### WORK REQUIRED
Extend the profile of physiologist Helen Fitzgerald Cserr below, starting with the sentence that would follow the account of her death in 1994.

### TEXT PASSAGE
-- Opening Marker --
Women In Science Day 2021 – Helen Fitzgerald Cserr
- February 11, 2021
To mark Women in Science Day on February 11, 2021, we’re sharing the stories of female scientists, past and present, at the MDI Biological Laboratory.
Physiologist Helen Fitzgerald Cserr: Opening the Door for Women in Science
In the 1940s and 1950s a group of prominent immunologists coined the theory of “immune privilege” to explain why the brain appeared to be ignored by the immune system. Science now knows that the brain isn’t ignored by the immune system; rather, it is enmeshed with channels that communicate with it.
While some may view the link between the brain and immune system as a new discovery, it has in fact been known for decades thanks to physiologist Helen F. Cserr, Ph.D., who, according to one commentator, “consistently swam upstream … in a forbiddingly unreceptive era dominated by the notion of immune privilege.”
Cserr ran a laboratory at the MDI Biological Laboratory from 1966 to 1986. In addition to conducting research, she contributed by recruiting new colleagues; organizing meetings; and serving as a trustee for two terms, secretary of the corporation from 1972 to 1975 and executive committee member from 1975 to 1977.
“Her research was seen as coming out of left field, but she was right,” says her daughter Ruth Cserr, a member of the MDI Biological Laboratory Board of Trustees.
A graduate of Middlebury College, Cserr earned a doctorate in physiology from Harvard University. After working there as a researcher, she joined the faculty at Brown University, where her research focused on the blood-brain barrier, brain volume regulation and the lymphatic system of the brain. She died prematurely in 1994 of an untreatable brain tumor.
-- Closing Marker --
### LISTED RECORDS
-- Opening Marker --
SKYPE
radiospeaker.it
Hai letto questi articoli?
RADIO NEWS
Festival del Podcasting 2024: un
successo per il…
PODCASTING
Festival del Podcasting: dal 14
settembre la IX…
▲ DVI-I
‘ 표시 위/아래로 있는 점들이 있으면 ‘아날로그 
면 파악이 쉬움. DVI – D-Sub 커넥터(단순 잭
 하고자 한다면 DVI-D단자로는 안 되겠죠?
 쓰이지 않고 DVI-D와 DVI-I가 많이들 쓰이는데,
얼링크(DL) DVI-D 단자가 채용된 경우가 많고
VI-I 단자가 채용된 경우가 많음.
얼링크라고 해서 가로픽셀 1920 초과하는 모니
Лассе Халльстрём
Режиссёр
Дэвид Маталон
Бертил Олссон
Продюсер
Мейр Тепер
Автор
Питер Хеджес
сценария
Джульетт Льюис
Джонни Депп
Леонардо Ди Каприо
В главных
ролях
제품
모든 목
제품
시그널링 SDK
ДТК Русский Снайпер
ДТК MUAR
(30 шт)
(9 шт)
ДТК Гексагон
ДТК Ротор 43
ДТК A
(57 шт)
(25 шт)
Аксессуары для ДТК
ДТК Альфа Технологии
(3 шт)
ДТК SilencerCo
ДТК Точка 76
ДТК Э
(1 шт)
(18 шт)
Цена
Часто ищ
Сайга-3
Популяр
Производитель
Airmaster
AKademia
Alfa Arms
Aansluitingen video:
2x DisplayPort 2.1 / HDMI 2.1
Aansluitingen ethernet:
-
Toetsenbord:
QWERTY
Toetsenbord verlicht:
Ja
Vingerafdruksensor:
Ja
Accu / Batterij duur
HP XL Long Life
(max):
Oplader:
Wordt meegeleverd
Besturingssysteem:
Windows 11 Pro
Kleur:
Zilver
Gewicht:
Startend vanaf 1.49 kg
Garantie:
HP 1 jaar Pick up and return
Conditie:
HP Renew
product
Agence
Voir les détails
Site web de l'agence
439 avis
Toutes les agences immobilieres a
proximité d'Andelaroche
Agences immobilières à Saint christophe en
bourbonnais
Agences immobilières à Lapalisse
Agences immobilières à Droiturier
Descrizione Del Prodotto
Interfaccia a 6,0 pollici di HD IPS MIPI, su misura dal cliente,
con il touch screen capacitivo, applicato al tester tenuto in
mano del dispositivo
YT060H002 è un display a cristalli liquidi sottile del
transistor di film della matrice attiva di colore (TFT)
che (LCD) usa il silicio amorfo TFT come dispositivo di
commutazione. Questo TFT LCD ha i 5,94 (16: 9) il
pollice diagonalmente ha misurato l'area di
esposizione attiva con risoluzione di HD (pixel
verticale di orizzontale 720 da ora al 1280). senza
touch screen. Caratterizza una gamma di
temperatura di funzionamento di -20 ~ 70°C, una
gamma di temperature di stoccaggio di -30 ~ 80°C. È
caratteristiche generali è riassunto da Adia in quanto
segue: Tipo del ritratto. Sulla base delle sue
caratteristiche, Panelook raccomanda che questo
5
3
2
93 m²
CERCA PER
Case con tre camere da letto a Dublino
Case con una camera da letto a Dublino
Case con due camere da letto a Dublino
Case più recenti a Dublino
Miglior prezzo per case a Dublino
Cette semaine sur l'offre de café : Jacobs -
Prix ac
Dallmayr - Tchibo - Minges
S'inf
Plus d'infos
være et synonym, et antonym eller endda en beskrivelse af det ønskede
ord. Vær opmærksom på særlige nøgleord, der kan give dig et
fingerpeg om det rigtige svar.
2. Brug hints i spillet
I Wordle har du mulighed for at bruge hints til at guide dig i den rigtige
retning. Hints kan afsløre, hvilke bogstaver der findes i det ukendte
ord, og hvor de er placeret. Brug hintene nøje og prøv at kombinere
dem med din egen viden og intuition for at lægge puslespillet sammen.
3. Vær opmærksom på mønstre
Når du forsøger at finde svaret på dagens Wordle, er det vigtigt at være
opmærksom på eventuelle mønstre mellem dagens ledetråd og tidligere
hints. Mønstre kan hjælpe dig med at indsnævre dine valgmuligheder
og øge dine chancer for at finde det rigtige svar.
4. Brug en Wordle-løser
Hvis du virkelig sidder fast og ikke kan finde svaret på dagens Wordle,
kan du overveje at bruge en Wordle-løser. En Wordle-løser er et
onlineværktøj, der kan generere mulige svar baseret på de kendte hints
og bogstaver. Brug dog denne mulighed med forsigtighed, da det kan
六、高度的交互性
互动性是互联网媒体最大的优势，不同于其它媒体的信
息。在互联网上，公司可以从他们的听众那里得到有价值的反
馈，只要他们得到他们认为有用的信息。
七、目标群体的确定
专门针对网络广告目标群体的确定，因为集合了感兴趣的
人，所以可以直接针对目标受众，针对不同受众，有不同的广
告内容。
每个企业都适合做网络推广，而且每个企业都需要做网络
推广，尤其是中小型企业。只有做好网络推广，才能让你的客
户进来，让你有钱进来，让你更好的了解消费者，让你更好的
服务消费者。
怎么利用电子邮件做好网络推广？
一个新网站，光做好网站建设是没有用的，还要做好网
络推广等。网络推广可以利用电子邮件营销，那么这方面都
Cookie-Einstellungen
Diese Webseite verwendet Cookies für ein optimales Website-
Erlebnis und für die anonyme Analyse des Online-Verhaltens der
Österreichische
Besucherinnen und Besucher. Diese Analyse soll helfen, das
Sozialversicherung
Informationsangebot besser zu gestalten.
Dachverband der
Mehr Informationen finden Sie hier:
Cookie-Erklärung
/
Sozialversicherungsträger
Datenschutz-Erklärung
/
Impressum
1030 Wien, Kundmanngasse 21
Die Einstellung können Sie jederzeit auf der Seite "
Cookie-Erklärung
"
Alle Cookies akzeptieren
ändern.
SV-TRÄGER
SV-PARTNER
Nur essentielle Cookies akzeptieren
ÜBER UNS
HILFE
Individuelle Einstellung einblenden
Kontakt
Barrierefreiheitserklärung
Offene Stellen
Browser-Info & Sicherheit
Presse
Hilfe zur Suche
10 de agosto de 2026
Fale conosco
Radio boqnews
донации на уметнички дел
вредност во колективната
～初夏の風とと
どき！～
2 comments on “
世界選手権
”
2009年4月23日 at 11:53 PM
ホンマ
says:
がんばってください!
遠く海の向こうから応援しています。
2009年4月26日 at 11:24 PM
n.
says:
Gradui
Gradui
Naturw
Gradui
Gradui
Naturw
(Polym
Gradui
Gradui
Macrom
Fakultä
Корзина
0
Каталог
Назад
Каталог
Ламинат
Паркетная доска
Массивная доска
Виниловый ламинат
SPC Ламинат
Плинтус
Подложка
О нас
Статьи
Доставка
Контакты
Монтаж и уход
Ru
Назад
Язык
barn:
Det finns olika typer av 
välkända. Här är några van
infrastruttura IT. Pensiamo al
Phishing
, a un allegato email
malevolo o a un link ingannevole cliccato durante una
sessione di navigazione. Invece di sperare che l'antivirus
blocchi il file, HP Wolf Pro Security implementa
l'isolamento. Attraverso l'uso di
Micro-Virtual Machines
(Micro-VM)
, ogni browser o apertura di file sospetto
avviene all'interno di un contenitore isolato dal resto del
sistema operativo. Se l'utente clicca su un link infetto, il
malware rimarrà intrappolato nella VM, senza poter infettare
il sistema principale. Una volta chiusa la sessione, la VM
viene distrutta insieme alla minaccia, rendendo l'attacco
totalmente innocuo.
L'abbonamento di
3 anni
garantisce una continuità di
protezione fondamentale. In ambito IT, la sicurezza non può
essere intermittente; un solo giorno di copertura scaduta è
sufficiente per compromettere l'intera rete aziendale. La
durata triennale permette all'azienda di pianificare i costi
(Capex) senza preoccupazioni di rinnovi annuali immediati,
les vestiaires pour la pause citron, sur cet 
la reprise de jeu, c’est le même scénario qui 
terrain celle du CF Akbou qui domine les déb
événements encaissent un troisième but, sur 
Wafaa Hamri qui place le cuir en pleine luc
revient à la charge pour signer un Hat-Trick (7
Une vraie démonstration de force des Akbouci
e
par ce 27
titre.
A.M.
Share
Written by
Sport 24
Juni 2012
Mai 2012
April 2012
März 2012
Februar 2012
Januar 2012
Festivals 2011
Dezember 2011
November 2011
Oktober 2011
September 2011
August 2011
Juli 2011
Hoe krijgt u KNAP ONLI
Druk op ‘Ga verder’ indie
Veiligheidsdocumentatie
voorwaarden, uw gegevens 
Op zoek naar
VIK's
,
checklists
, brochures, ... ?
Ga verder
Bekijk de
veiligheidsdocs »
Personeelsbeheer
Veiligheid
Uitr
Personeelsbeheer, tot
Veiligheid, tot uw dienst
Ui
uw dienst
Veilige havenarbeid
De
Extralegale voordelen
-- Closing Marker --
### REPLY
Cserr is also known for her role in advancing the position of women in science as one of four plaintiffs in a landmark 1975 class action sex discrimination lawsuit against Brown, Lamphere v. Brown. Cserr asserted that she had inappropriately been denied tenure because of her gender. The case was settled out of court in favor of the plaintiffs and Cserr went on to become a full professor.
Cserr’s husband, Robert Cserr, M.D., recalls one reason cited for denying her tenure: that male colleagues had families to support while she had a husband to support her – an attitude that was typical of the times. The case was “devastating” for Cserr and her family, he says. She was shunned by colleagues and spent an enormous amount of time on the case that could have been devoted to research.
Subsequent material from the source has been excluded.